David Fincher was the perfect choice to direct this movie. He is able to weave incredibly complex and layered narratives into a cohesive and captivating story. He is probably better at this than just about any other director working in Hollywood today, with successes like Zodiac and The Social Network telling stories that span several years with a great deal of coherence, something that is very difficult to do without losing your audience. Fight Club just may be one of the most ambitious film adaptations of all time. Not because of thousands of fighting soldiers and castles that need to be modeled and CGI’d, but because it is a story told in first person, from the perspective of an individual who sees the world very differently from the way most people do. Fincher’s ability to put you in the eyes of this one broken and desperate man is simply astounding.

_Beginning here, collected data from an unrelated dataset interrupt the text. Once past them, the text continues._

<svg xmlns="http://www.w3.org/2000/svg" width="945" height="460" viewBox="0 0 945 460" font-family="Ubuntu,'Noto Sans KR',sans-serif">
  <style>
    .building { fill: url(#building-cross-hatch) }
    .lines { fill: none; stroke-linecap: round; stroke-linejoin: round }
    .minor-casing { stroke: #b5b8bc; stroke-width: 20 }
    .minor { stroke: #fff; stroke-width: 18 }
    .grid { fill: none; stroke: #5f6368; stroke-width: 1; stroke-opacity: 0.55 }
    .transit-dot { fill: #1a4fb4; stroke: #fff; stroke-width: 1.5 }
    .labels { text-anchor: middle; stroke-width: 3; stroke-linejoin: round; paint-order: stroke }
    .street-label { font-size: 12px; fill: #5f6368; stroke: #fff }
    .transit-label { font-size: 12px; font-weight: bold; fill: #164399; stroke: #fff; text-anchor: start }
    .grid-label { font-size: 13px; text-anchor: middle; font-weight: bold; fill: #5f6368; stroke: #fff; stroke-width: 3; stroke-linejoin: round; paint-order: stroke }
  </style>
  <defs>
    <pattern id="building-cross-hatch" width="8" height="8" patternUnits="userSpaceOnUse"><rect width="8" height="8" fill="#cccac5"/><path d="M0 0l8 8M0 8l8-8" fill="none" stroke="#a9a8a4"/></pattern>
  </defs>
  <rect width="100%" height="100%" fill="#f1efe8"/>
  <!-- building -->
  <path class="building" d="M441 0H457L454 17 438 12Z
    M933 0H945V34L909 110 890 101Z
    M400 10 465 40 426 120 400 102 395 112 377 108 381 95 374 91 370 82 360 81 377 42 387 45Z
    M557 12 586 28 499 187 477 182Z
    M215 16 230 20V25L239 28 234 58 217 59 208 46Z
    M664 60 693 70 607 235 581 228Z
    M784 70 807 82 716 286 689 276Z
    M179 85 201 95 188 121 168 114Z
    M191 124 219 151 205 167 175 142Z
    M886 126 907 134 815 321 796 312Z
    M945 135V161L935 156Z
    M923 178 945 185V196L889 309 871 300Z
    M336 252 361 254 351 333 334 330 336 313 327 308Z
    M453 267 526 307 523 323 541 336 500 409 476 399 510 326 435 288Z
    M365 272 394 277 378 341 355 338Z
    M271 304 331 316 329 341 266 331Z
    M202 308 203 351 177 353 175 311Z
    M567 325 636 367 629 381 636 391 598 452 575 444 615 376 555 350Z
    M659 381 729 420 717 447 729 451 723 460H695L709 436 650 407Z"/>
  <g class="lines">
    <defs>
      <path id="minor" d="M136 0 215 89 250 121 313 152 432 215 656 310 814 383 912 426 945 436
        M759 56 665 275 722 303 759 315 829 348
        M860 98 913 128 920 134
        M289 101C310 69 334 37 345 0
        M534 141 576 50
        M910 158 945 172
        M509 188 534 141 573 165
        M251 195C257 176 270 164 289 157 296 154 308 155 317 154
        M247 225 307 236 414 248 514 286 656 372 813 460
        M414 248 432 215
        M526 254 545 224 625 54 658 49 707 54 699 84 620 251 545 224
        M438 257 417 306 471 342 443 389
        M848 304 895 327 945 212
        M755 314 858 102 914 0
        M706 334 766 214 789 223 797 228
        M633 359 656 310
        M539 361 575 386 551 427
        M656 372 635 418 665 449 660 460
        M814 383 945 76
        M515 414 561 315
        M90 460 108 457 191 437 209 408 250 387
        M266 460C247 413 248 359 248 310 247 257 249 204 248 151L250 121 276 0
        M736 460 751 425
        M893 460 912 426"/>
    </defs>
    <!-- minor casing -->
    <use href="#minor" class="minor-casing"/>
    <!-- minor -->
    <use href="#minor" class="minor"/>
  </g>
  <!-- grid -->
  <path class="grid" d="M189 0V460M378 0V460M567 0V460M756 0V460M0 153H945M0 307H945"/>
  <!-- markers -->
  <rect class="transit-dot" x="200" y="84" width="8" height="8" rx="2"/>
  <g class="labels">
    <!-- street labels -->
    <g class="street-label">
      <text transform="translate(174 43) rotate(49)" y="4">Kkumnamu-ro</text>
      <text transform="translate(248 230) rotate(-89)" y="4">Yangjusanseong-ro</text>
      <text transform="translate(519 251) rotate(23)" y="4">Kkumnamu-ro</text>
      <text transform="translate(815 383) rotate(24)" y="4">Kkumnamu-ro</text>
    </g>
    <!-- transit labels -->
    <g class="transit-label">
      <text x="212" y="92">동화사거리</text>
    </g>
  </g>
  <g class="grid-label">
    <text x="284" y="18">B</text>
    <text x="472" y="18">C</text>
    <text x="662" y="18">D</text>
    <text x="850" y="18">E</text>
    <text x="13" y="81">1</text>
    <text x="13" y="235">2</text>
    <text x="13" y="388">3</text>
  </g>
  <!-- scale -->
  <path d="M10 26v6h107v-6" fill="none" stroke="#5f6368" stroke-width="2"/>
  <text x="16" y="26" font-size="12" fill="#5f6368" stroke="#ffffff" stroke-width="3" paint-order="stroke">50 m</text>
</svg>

Now, I am trying to stay vague with this article because if you have not seen this movie yet, it is a must-watch. It is violent, gritty, and even a little convicting. You could have been doing something great, and you did nothing productive. In a shocking and brutal, but funny scene, Tyler holds a young man at gunpoint for “wasting his life” and not pursuing his dream career, for which he lets the man live with the promise that he will pursue a better life. It is mean, but it is also honest. Fight Club certainly has a little bit of preachiness to it, which is usually a turn-off, but I never got the feeling that this was based on some schizophrenic’s insane ramblings like I did with tripe like The Day After Tomorrow or overwrought, heavy-handed ripoff material like Avatar. I was entranced by the film’s fun visuals and darkly humorous tone. The screenplay is freaking outstanding and every performance is damn good. Brad Pitt gives what is probably my favorite performance of his career as Tyler Durden and Edward Norton is bringing his A-Game as an awkward, nerdy doormat who is transformed into a tough-as-nails, takes-no-crap badass over the course of the movie.